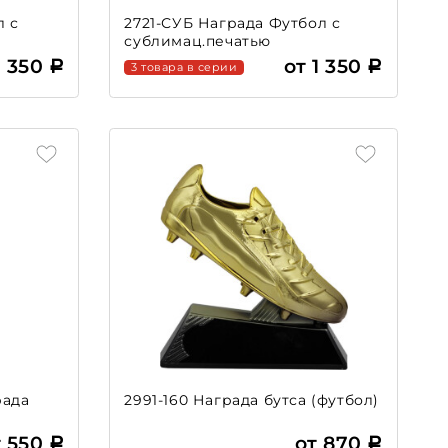
л с
2721-СУБ Награда Футбол с
сублимац.печатью
1 350
от 1 350
3 товара в серии
рада
2991-160 Награда бутса (футбол)
т 550
от 870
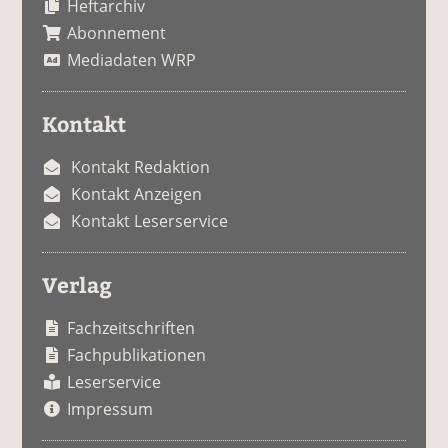
Heftarchiv
Abonnement
Mediadaten WRP
Kontakt
Kontakt Redaktion
Kontakt Anzeigen
Kontakt Leserservice
Verlag
Fachzeitschriften
Fachpublikationen
Leserservice
Impressum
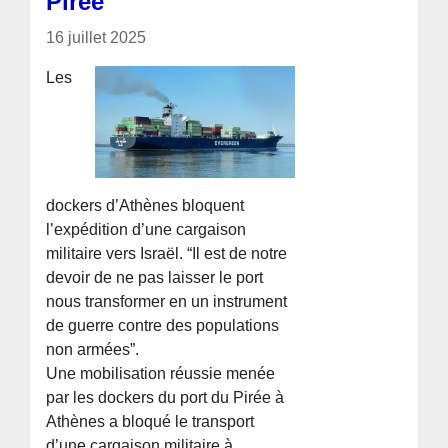
Pirée
16 juillet 2025
Les
dockers d’Athènes bloquent
l’expédition d’une cargaison
militaire vers Israël. “Il est de notre
devoir de ne pas laisser le port
nous transformer en un instrument
de guerre contre des populations
non armées”.
Une mobilisation réussie menée
par les dockers du port du Pirée à
Athènes a bloqué le transport
d’une cargaison militaire à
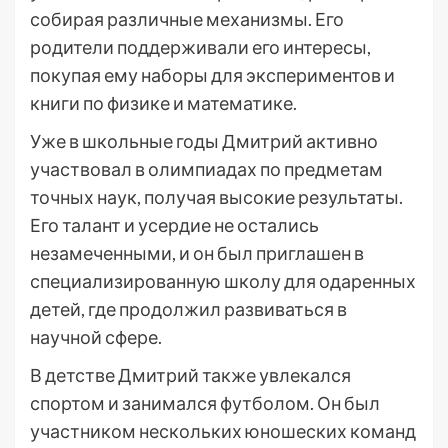
собирая различные механизмы. Его
родители поддерживали его интересы,
покупая ему наборы для экспериментов и
книги по физике и математике.
Уже в школьные годы Дмитрий активно
участвовал в олимпиадах по предметам
точных наук, получая высокие результаты.
Его талант и усердие не остались
незамеченными, и он был приглашен в
специализированную школу для одаренных
детей, где продолжил развиваться в
научной сфере.
В детстве Дмитрий также увлекался
спортом и занимался футболом. Он был
участником нескольких юношеских команд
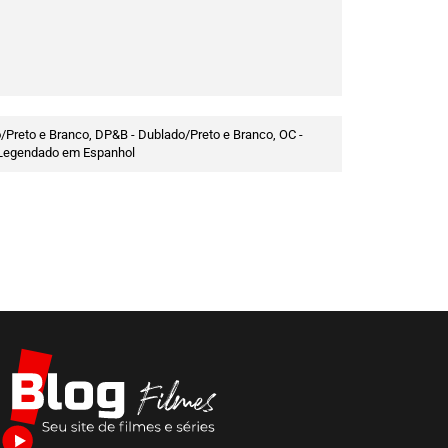
/Preto e Branco, DP&B - Dublado/Preto e Branco, OC -
 - Legendado em Espanhol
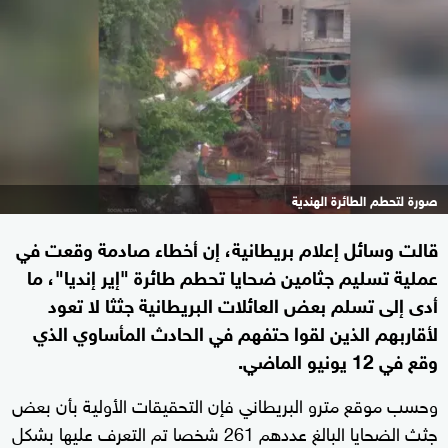
صورة لتحطم الطائرة الهندية
قالت وسائل إعلام بريطانية، إن أخطاء صادمة وقعت في
عملية تسليم جثامين ضحايا تحطم طائرة "إير إنديا"، ما
أدى إلى تسلم بعض العائلات البريطانية جثثا لا تعود
لأقاربهم الذين لقوا حتفهم في الحادث المأساوي الذي
وقع في 12 يونيو الماضي.
وحسب موقع مترو البريطاني فإن التحقيقات الأولية بأن بعض
جثث الضحايا البالغ عددهم 261 شخصا تم التعرف عليها بشكل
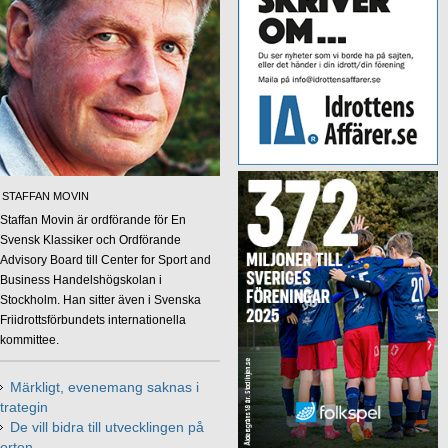
STAFFAN MOVIN
Staffan Movin är ordförande för En
Svensk Klassiker och Ordförande
Advisory Board till Center for Sport and
Business Handelshögskolan i
Stockholm. Han sitter även i Svenska
Friidrottsförbundets internationella
kommittee.
Märkligt, evenemang saknas i
trategin
De vill bidra till utvecklingen på
orten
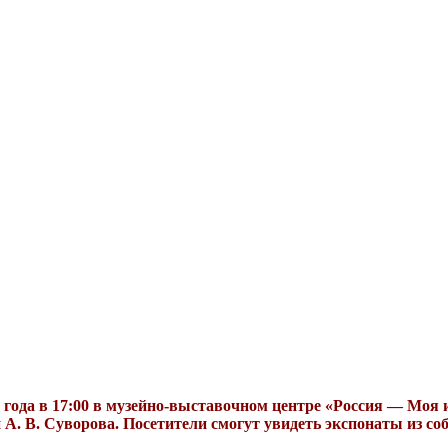
5 года в 17:00 в музейно-выставочном центре «Россия — Моя
 А. В. Суворова. Посетители смогут увидеть экспонаты из со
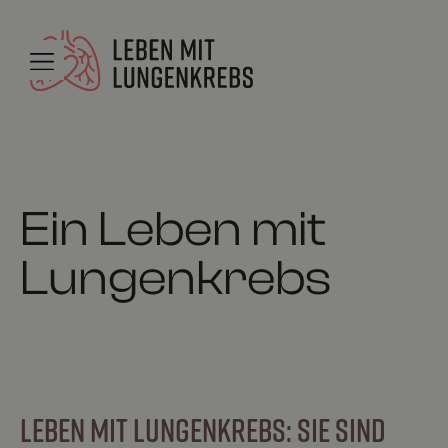
Ein Leben mit
Lungenkrebs
LEBEN MIT LUNGENKREBS: SIE SIND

§ **Problem statement**
Transcribe the listing in full. Omit the pictures and keep every line exact.

§ **Reply to the task**
л с
2721-СУБ Награда Футбол с
сублимац.печатью
1 350
от 1 350
3 товара в серии
рада
2991-160 Награда бутса (футбол)
т 550
от 870
Heftarchiv
Abonnement
Mediadaten WRP
Kontakt
Kontakt Redaktion
Kontakt Anzeigen
Kontakt Leserservice
Verlag
Fachzeitschriften
Fachpublikationen
Leserservice
Impressum
Pirée
16 juillet 2025
Les
dockers d’Athènes bloquent
l’expédition d’une cargaison
militaire vers Israël. “Il est de notre
devoir de ne pas laisser le port
nous transformer en un instrument
de guerre contre des populations
non armées”.
Une mobilisation réussie menée
par les dockers du port du Pirée à
Athènes a bloqué le transport
d’une cargaison militaire à
собирая различные механизмы. Его
родители поддерживали его интересы,
покупая ему наборы для экспериментов и
книги по физике и математике.
Уже в школьные годы Дмитрий активно
участвовал в олимпиадах по предметам
точных наук, получая высокие результаты.
Его талант и усердие не остались
незамеченными, и он был приглашен в
специализированную школу для одаренных
детей, где продолжил развиваться в
научной сфере.
В детстве Дмитрий также увлекался
спортом и занимался футболом. Он был
участником нескольких юношеских команд
/Preto e Branco, DP&B - Dublado/Preto e Branco, OC -
 - Legendado em Espanhol
صورة لتحطم الطائرة الهندية
قالت وسائل إعلام بريطانية، إن أخطاء صادمة وقعت في
عملية تسليم جثامين ضحايا تحطم طائرة "إير إنديا"، ما
أدى إلى تسلم بعض العائلات البريطانية جثثا لا تعود
لأقاربهم الذين لقوا حتفهم في الحادث المأساوي الذي
وقع في 12 يونيو الماضي.
وحسب موقع مترو البريطاني فإن التحقيقات الأولية بأن بعض
جثث الضحايا البالغ عددهم 261 شخصا تم التعرف عليها بشكل
STAFFAN MOVIN
Staffan Movin är ordförande för En
Svensk Klassiker och Ordförande
Advisory Board till Center for Sport and
Business Handelshögskolan i
Stockholm. Han sitter även i Svenska
Friidrottsförbundets internationella
kommittee.
Märkligt, evenemang saknas i
trategin
De vill bidra till utvecklingen på
orten
5 года в 17:00 в музейно-выставочном центре «Россия — Моя
 А. В. Суворова. Посетители смогут увидеть экспонаты из со
Ein Leben mit
Lungenkrebs
LEBEN MIT LUNGENKREBS: SIE SIND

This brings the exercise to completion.